L’inexpérience en politique étrangère : une habitude des candidats à la Maison Blanche
De nombreux journalistes et éditorialistes pointent enfin du doigt, à juste titre d’ailleurs, les nombreuses approximations du candidat à la primaire républicaine en matière de politique étrangère (et sur d’autres sujets au passage). Le magnat de l’immobilier serait ainsi coupable d’une inexpérience manifeste à l’international. Sans doute est-ce le cas, et la liste de ses conseillers sur les dossiers de politique étrangère, dans laquelle ne figure aucune « pointure », ne fait que renforcer ce sentiment.

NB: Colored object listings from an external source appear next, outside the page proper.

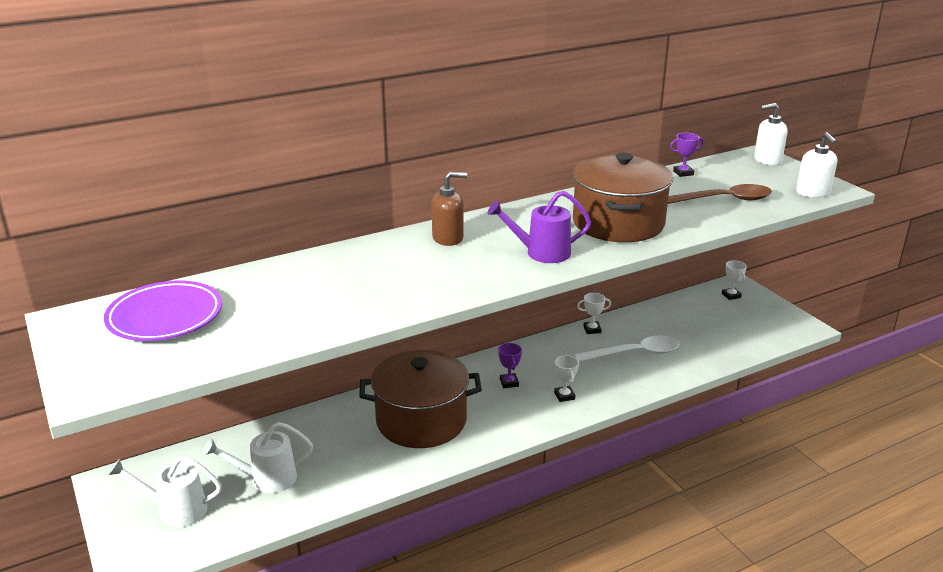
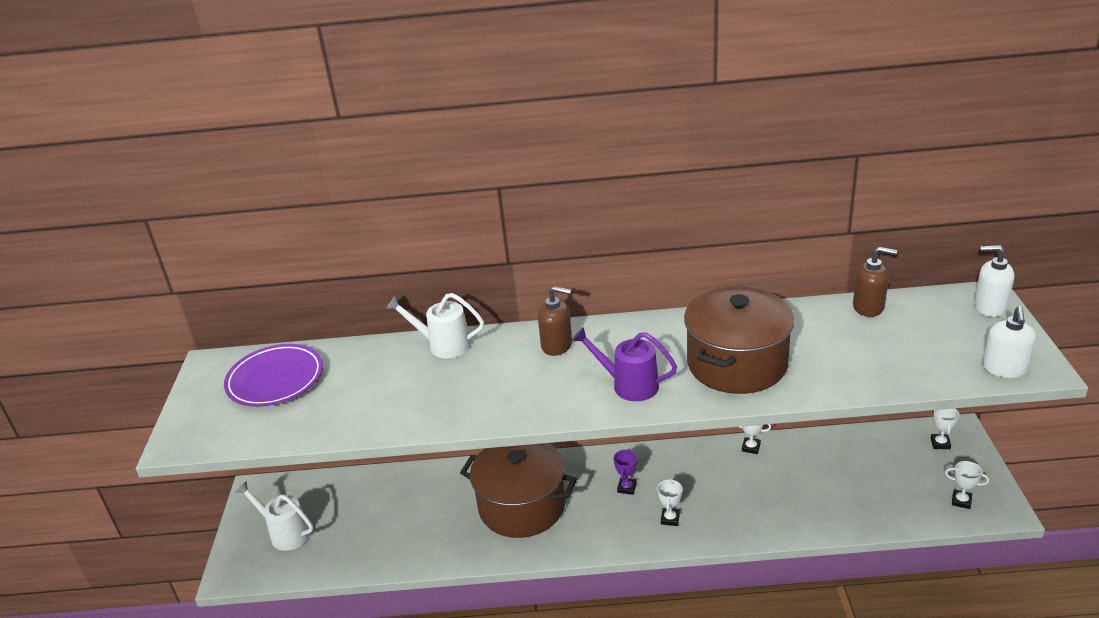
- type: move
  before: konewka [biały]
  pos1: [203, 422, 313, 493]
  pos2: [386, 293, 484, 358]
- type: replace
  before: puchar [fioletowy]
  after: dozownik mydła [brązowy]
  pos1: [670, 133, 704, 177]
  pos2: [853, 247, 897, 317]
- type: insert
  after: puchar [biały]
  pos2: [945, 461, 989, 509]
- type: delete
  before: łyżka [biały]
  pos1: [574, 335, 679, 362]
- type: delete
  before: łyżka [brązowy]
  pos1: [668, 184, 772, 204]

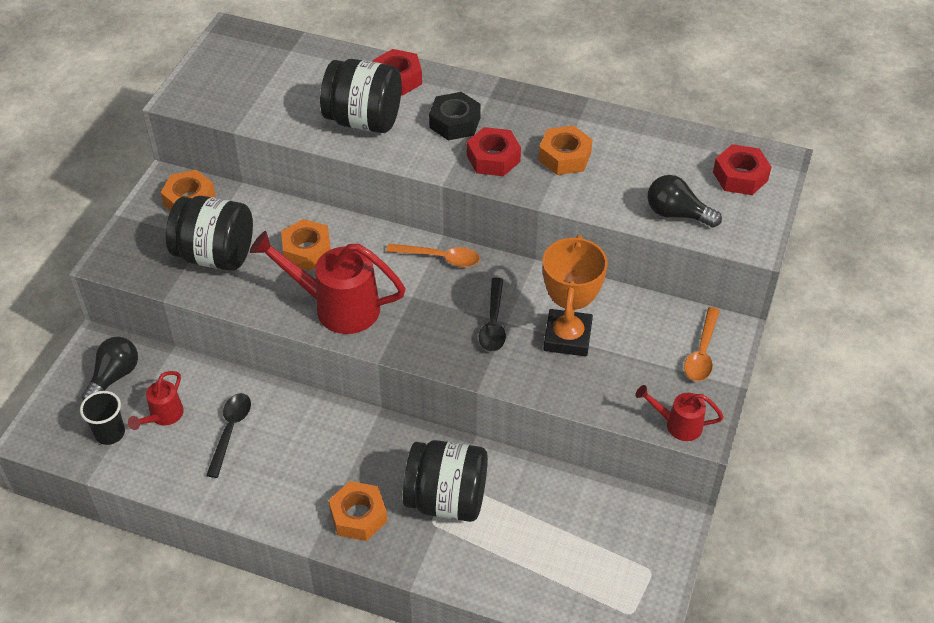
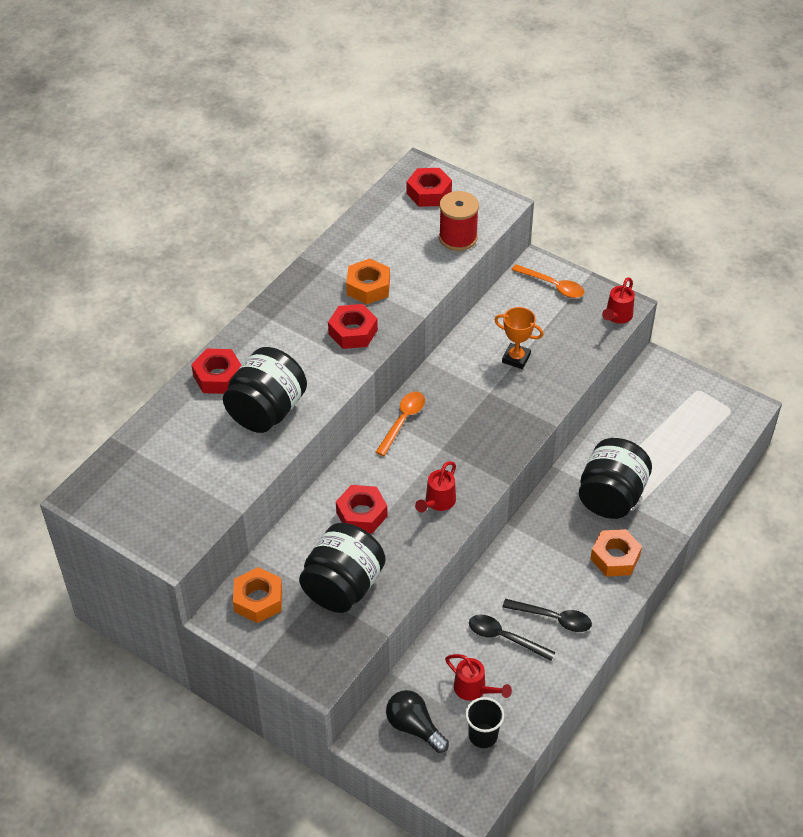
- type: recolor
  before: nakrętka [pomarańczowy]
  after: nakrętka [czerwony]
  pos1: [281, 219, 331, 271]
  pos2: [336, 485, 388, 534]
- type: resize
  before: konewka [czerwony]
  pos1: [250, 231, 406, 334]
  pos2: [415, 461, 456, 513]
  scale: 0.53
- type: replace
  before: żarówka [czarny]
  after: szpulka [czerwony]
  pos1: [648, 175, 722, 228]
  pos2: [439, 191, 479, 251]
- type: resize
  before: puchar [pomarańczowy]
  pos1: [543, 235, 608, 357]
  pos2: [495, 307, 543, 369]
  scale: 0.62
- type: move
  before: łyżka [czarny]
  pos1: [479, 278, 506, 352]
  pos2: [503, 599, 592, 632]
- type: delete
  before: nakrętka [czarny]
  pos1: [429, 92, 481, 140]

Pour autant, rappelons d’une part que les Américains éliront en novembre leur président, et non leur Secrétaire d’Etat ; d’autre part que ce sont les Américains qui voteront, et non le monde entier ; et enfin, que l’inexpérience en politique étrangère est une habitude des candidats depuis la fin de la Guerre froide, à l’exception notable d’Hillary Clinton (ancienne Secrétaire d’Etat) en 2008 et 2016, de John Kerry (alors sénateur chevronné et très impliqué sur les dossiers de politique étrangère) en 2004, d’Al Gore (ancien vice-président) en 2000, ou bien sûr de George H. Bush en 1988 puis en 1992. Deux présidents successifs, Bill Clinton et George W. Bush, ont même brillé par leur inexpérience à l’international quand ils étaient en campagne, ce qui ne les empêcha pas l’un et l’autre de remporter l’élection face aux « cadors » dans ce domaine préalablement cités. Même Barack Obama, très populaire en dehors des Etats-Unis avant même son élection, était handicapé sur la politique étrangère face au très expérimenté John McCain, et cela ne l’empêcha pas d’assurer sa victoire. Ajoutons à cela que parmi les candidats encore en lice, et à l’exception de Madame Clinton, aucun ne peut se targuer d’un CV impressionnant à l’international.

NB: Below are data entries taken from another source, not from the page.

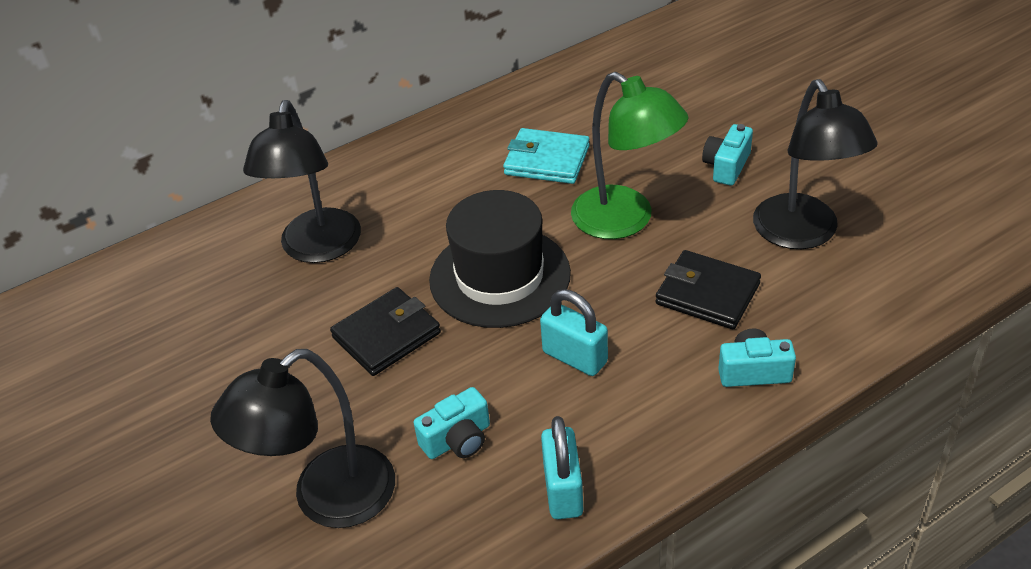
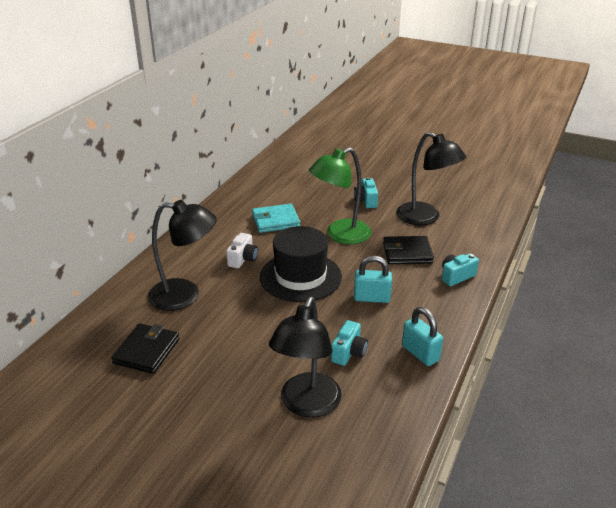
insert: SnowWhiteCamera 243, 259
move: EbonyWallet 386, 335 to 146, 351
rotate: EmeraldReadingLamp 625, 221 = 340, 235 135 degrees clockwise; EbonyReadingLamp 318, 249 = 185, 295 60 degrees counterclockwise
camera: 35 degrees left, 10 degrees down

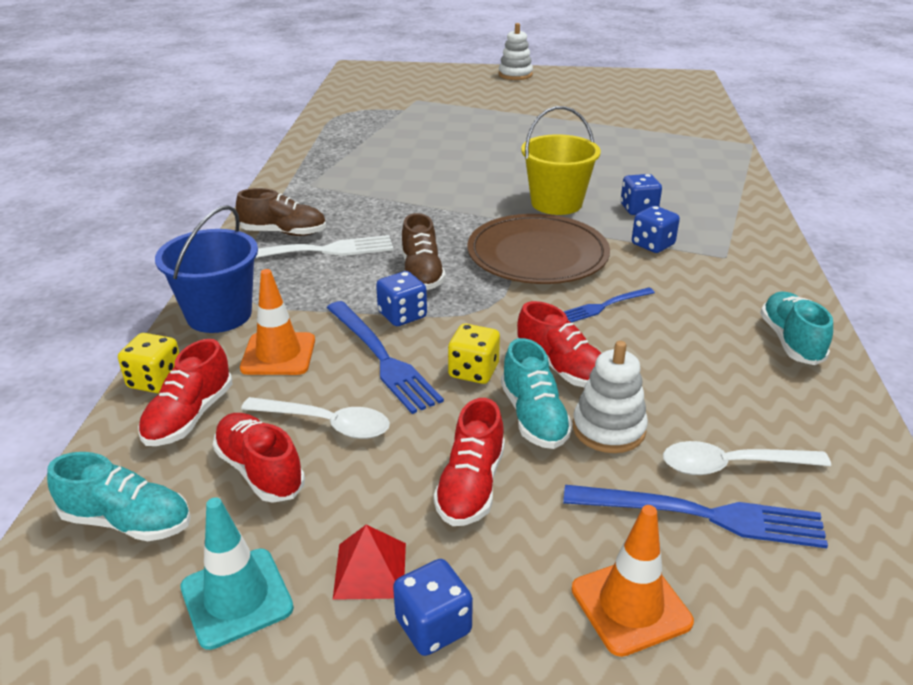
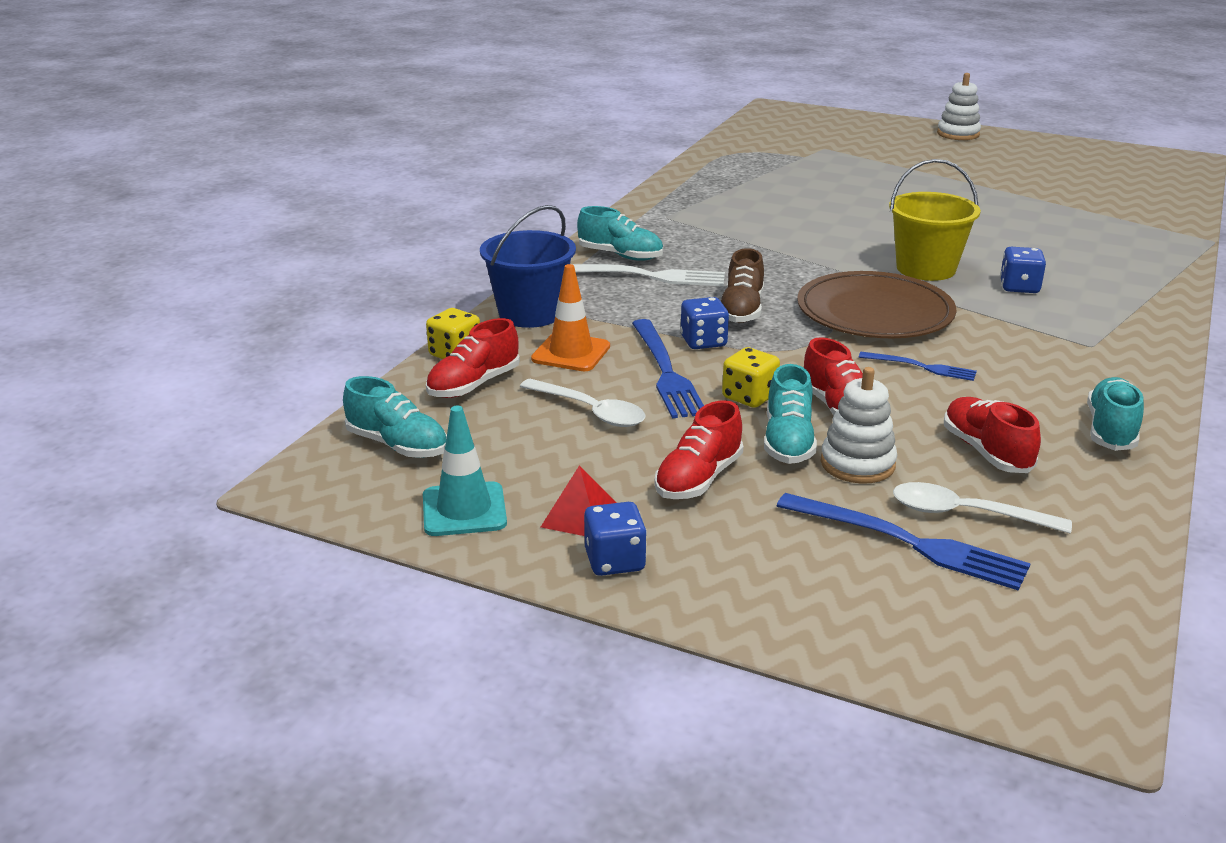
delete: CobaltDie 652, 245; OrangeTrafficCone 630, 605
move: CrimsonLaceUpShoe 260, 470 to 986, 451
recolor: RussetLaceUpShoe 284, 232 to AquaLaceUpShoe 620, 255
rotate: CobaltDinnerFork 605, 305 = 921, 367 150 degrees counterclockwise
camera: 20 degrees right, 5 degrees down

En bref, Trump est inexpérimenté en matière de politique étrangère ? So what ? Ce n’est pas nécessairement un handicap, et peut même s’avérer, en regardant les différents scrutins depuis 1992, être un léger avantage. Une fois encore, ne confondons pas élection présidentielle américaine et diplomatie internationale et ne voyons pas dans la posture de Donald Trump autre chose que le reflet de ce qu’une certaine Amérique souhaite en matière de politique étrangère.